El impacto abrumador de una mayoría nacional consolidada en torno al Presidente López Obrador pareciera borrar el pasado que la hizo posible. La historia es el único referente valido de los fenómenos que ocurren en la sociedad y en el poder. En 1970 Salvador Allende, 18 años después de haber iniciado una larga disputa por la transformación de la realidad chilena, dijo que “el costo de luchar a contracorriente es alto, pero la recompensa de servir a la patria trascenderá en el porvenir de nuestro pueblo”. Frase que se aplica a la larga marcha que iniciamos en México —octubre de 1986— cuatro años más tarde de que se iniciara la deriva reaccionaria de Miguel de la Madrid. El propósito era despertar la conciencia progresista del partido en el gobierno y recuperar para sus militantes el derecho a competir en los procesos internos. La abolición del “dedazo” fue el mensaje central.

Nuestro empeño era rescatar los valores esenciales de la Revolución Mexicana frente al avallasamiento de las doctrinas y prácticas neoliberales. La corriente que encabezamos prolongaba los movimientos disidentes de las décadas anteriores: obreros, campesinos, estudiantiles, cívicos y populares. Planteamos un cambio desde el poder. Éramos indiscutiblemente miembros de la clase gobernante. Cuauhtémoc desde su prosapia hereditaria y consecuente, Ifigenia Martínez por su solvencia en la búsqueda de la igualdad y en mi caso por haber simbolizado durante años el ala izquierda del gobierno. La ruptura se precipitó merced a la rebeldía social generada por la abstención cobarde del Ejecutivo nacional frente al sismo de 1985.
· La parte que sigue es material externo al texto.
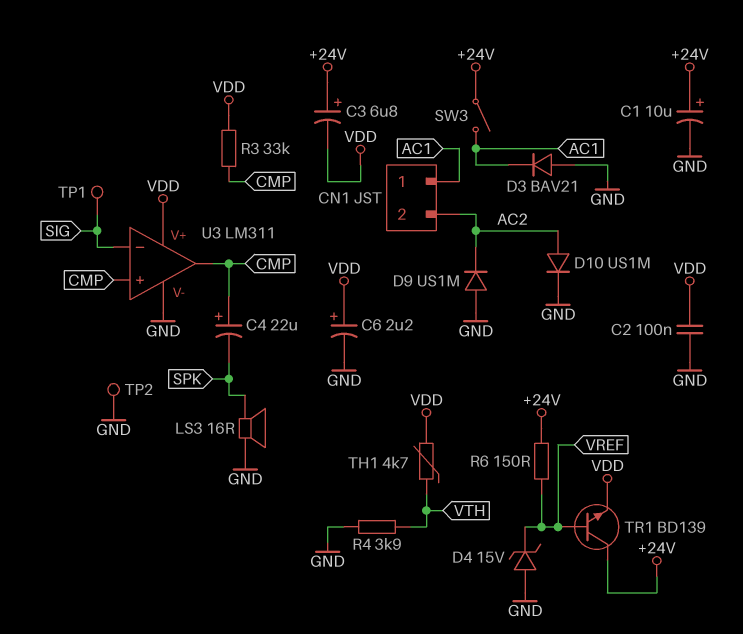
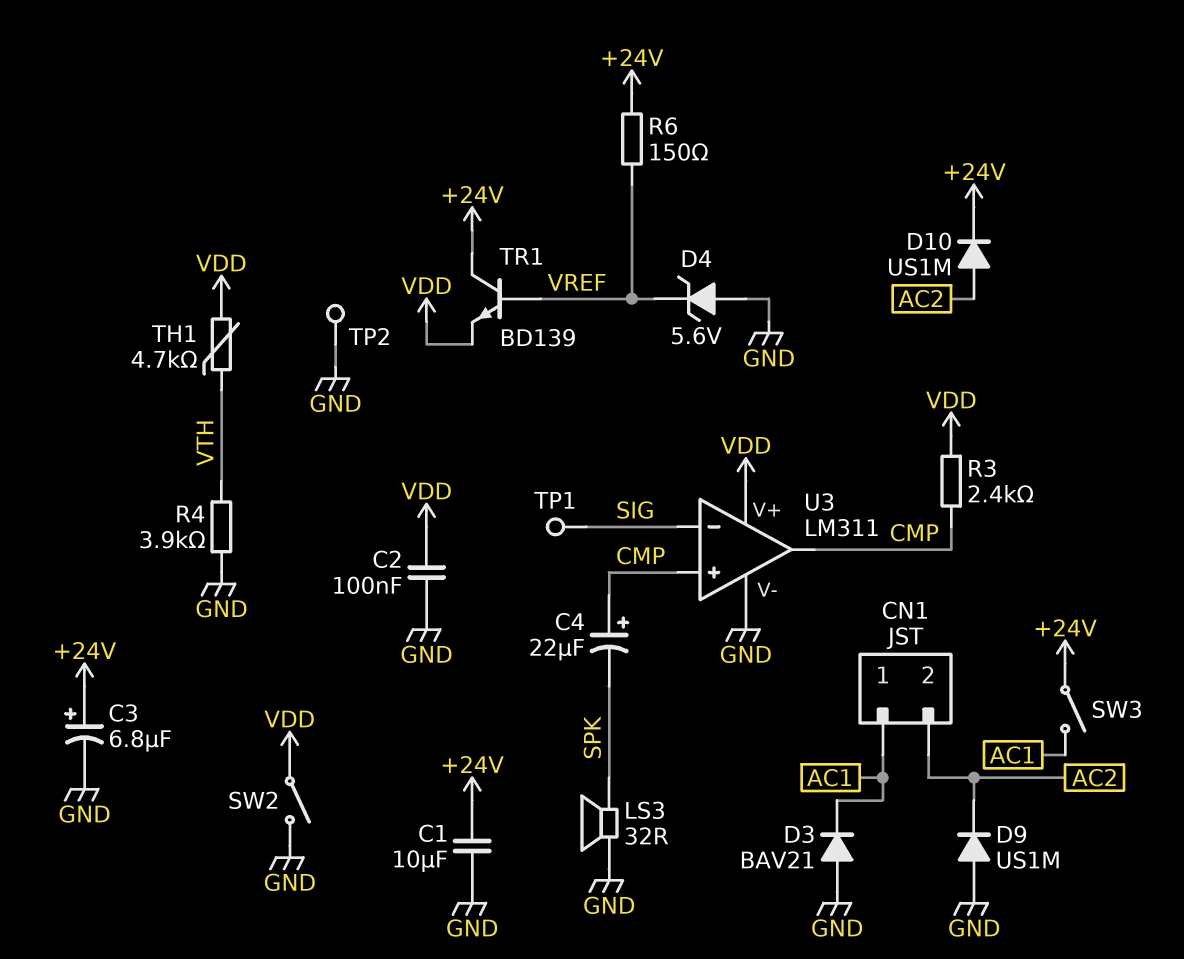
C1: 10uF (plus +24V, minus GND) -> 10uF (+24V, GND)
C3: 6.8uF (plus +24V, minus VDD) -> 6.8uF (plus +24V, minus GND)
C6: 2.2uF (plus VDD, minus GND) -> none
D4: zener 15V (A GND, K VREF) -> zener 5.6V (A GND, K VREF)
D10: diode US1M (A AC2, K GND) -> diode US1M (A AC2, K +24V)
LS3: speaker 16R (GND, SPK) -> speaker 32R (GND, SPK)
R3: 33k (CMP, VDD) -> 2.4k (CMP, VDD)
SW2: none -> switch (GND, VDD)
Ante la negativa arrogante del partido hegemónico para aceptar en su interior controversias ideológicas y procesos libres, articulamos el Frente Democrático Nacional y decidimos competir por los cargos de elección popular comenzando por la Presidencia de la República. La reacción de la derecha gobernante y de la burocracia partidaria fue feroz y desmesurada. Provocaron, sin saberlo, el proceso más profundo de democratización del país que apenas acaba de culminar. Corrieron desde entonces dos historias paralelas y contrapuestas: la de quienes bregamos por profundizar el proceso democrático y la de aquellos que se aferraban a sus privilegios. Así, los tres decenios transcurridos se caracterizaron por una polarización del país: de una parte protestas, mítines, marchas, negociaciones electorales y programas de reforma integral del Estado —que ocuparon todas las plazas del país y los resortes de la consciencia democrática—, por la otra pactos secretos entre las fuerzas económicas dominantes, concretadas en el contubernio PRIAN.

No nos amedrentamos frente a la recurrencia de los fraudes electorales, sino los combatimos en todos los terrenos nacionales e internacionales. No pudimos modificar las nefastas tendencias hacia la concentración del ingreso, la desigualdad, la aberrante corrupción y la escalada de inseguridad precipitada irracionalmente por un gobierno de alternancia encabezado por Felipe Calderón. La tenacidad y la convicción animaron nuestro esfuerzo, a pesar de traiciones y defecciones que se expresaron finalmente en el llamado “Pacto por México”.

Hoy el país es otro porque finalmente la conciencia histórica de los mexicanos nos dio la razón. Aún nuestros peores adversarios de ayer se suman o pretenden hacerlo al proyecto del futuro. Lo que viene será fruto de la preservación de una mayoría nacional que no implique concesiones indebidas. Es claro que el 2 de julio se enterró el ciclo neoliberal. Abolir sus consecuencias no será fácil, pero es nuestro mandato. Lo que está en juego esencialmente es el fin de un periodo histórico más largo que se remonta a un siglo. Esa es la definición del nuevo consenso nacional. El sentido de la Cuarta Transformación del país y de la instauración de la Cuarta República Mexicana.